4.2.10
las mascotas y el amor
la mascota de A era un perro dálmata al que su padre bautizó como Jimmy, en honor a Jimmy Connors, el tenista nacido en Illinois en 1952. A este se sumaba una coneja llamada Pepa y un pollo amarillento y famélico de nombre Gilberto. Hubo días felices con esta mini comunidad de animales, piensa A. Pero sus finales fueron lamentables.
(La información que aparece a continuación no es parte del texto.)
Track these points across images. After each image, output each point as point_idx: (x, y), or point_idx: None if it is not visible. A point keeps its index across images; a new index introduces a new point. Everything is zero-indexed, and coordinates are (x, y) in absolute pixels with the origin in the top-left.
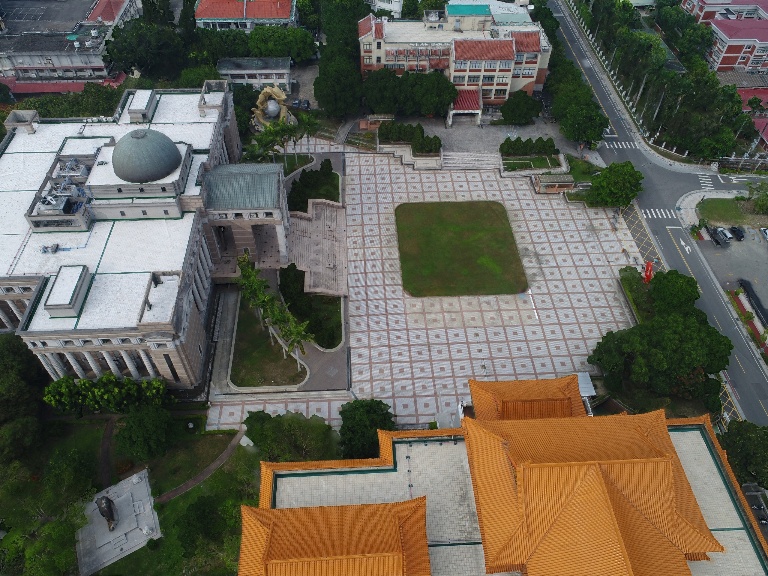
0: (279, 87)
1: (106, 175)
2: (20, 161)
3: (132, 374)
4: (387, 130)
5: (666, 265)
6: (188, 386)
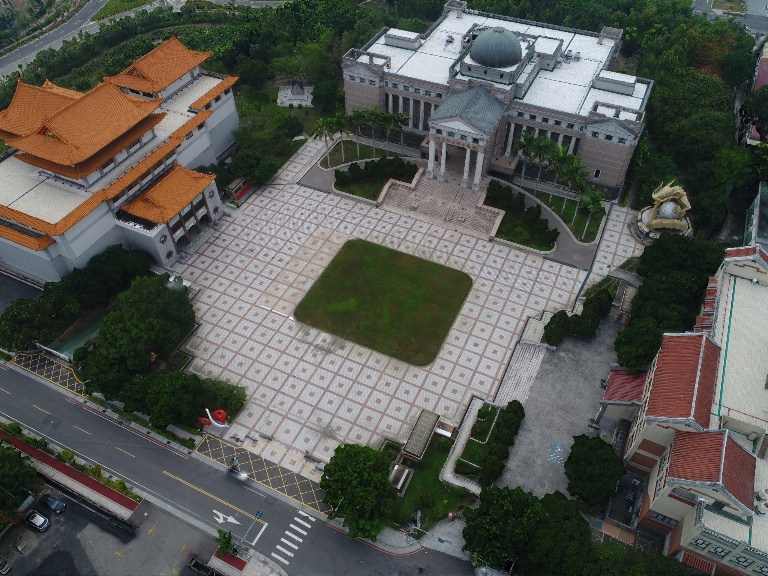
0: None
1: None
2: (561, 38)
3: None
4: None
5: (222, 467)
6: None
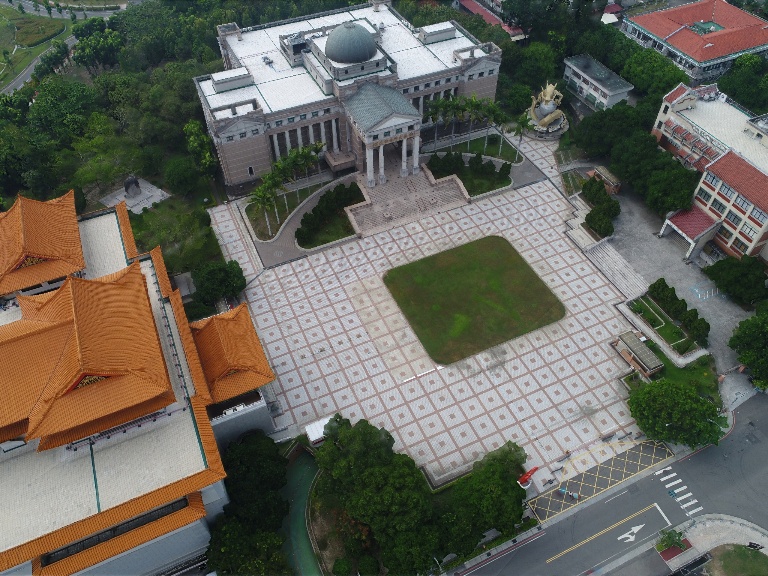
0: (599, 105)
1: None
2: (344, 19)
3: None
4: (592, 186)
5: (574, 509)
6: (226, 181)
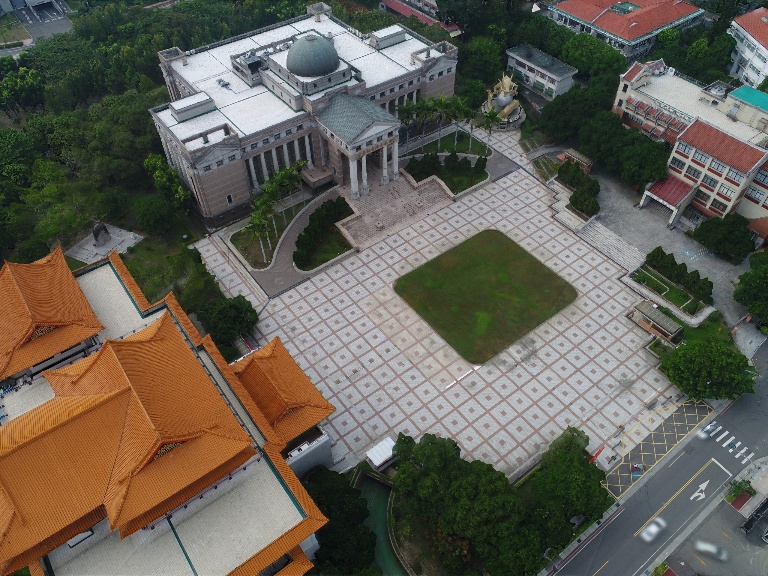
0: (547, 91)
1: (285, 57)
2: (288, 33)
3: (189, 183)
4: (568, 169)
5: (643, 480)
6: (204, 213)
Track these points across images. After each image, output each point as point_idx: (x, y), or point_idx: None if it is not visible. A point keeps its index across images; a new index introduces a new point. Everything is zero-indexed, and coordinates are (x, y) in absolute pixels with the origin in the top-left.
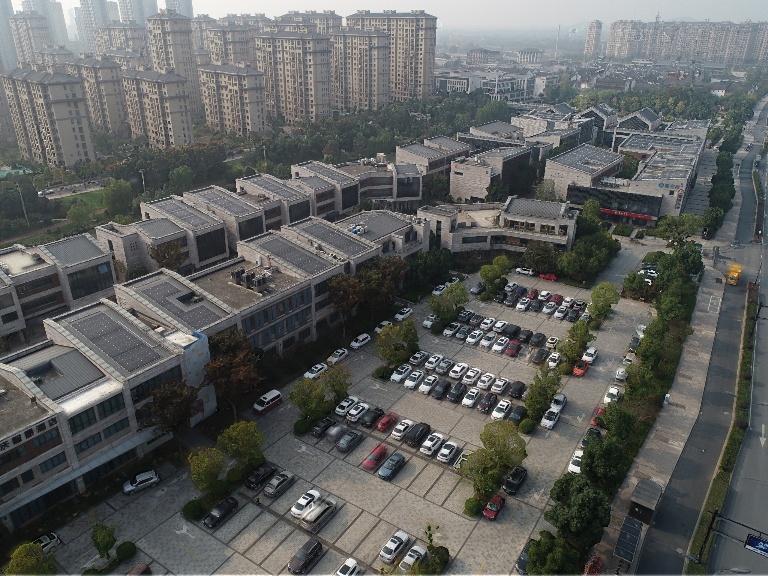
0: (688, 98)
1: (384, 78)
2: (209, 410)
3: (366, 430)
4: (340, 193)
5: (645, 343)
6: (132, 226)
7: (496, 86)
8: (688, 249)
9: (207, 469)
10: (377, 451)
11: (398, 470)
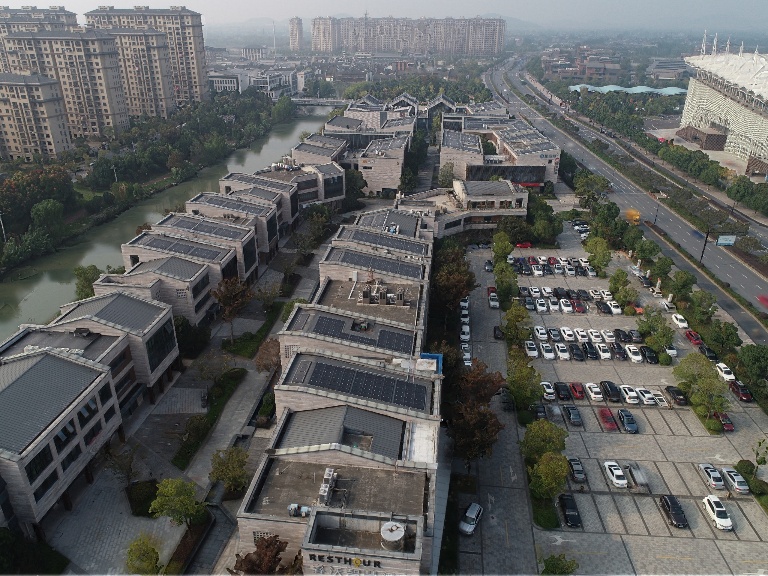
0: (438, 85)
1: (168, 80)
2: None
3: (568, 403)
4: (289, 202)
5: (683, 275)
6: (151, 272)
7: (268, 83)
8: (609, 203)
9: (568, 471)
10: (599, 415)
11: None
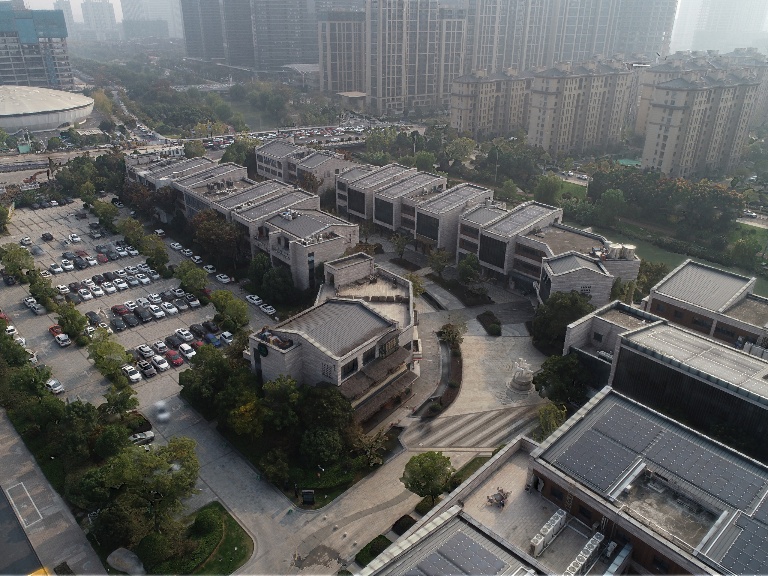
0: None
1: None
2: (165, 221)
3: None
4: (479, 238)
5: None
6: None
7: None
8: None
9: None
10: None
11: (65, 258)
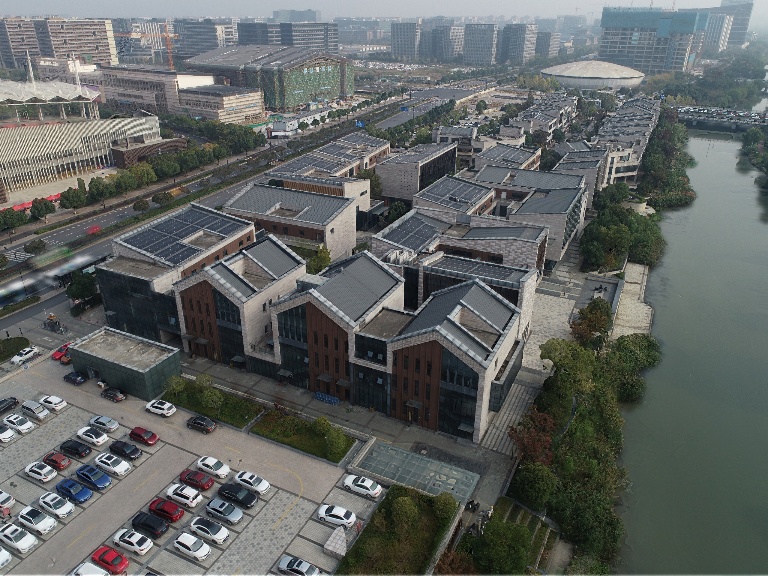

El perro murió tristemente consumido por el apetito voraz de una colonia de garrapatas que vivía en su piel desde hace años. la coneja huyó un día X abriéndose paso por entre la reja del jardín (o al menos eso fue lo que se manejaba como tesis) dejando como recuerdo un regadero de pequeñas fecas en forma de canicas que tardó tiempo en recoger. De Gilberto mejor no hablar: terminó en la cazuela dominguera como plato de fondo para agasajar a la abuela de A en su cumpleaños número 80. El descuidado entorno animal dio a A la señal de que el apego dolía tarde o temprano. la opción de no encariñarse adquirió feroz sentido en su incipiente corazón de sandía. (A recuerda mientras escribe sobre la rata blanca de laboratorio regalada por T, la amante de su padre: fue sacrificada luego de morder la mano que le daba de comer). cuando A alcanzó la adolescencia solía no pensar en el amor y entre sus piernas florecía la flor más húmeda y tierna de toda la ciudad. En esos días tuvo novios ocasionales a los que se entregaba apoyada en cualquier árbol y despertaba en su camita de niña buena con el recuerdo las miradas torvas de esos machos taciturnos que mordían y suspiraban entre sus pezones. Hoy la flor era un cartucho doloroso, una oquedad rellena de calambres a la que sólo sus dedos podía apaciguar.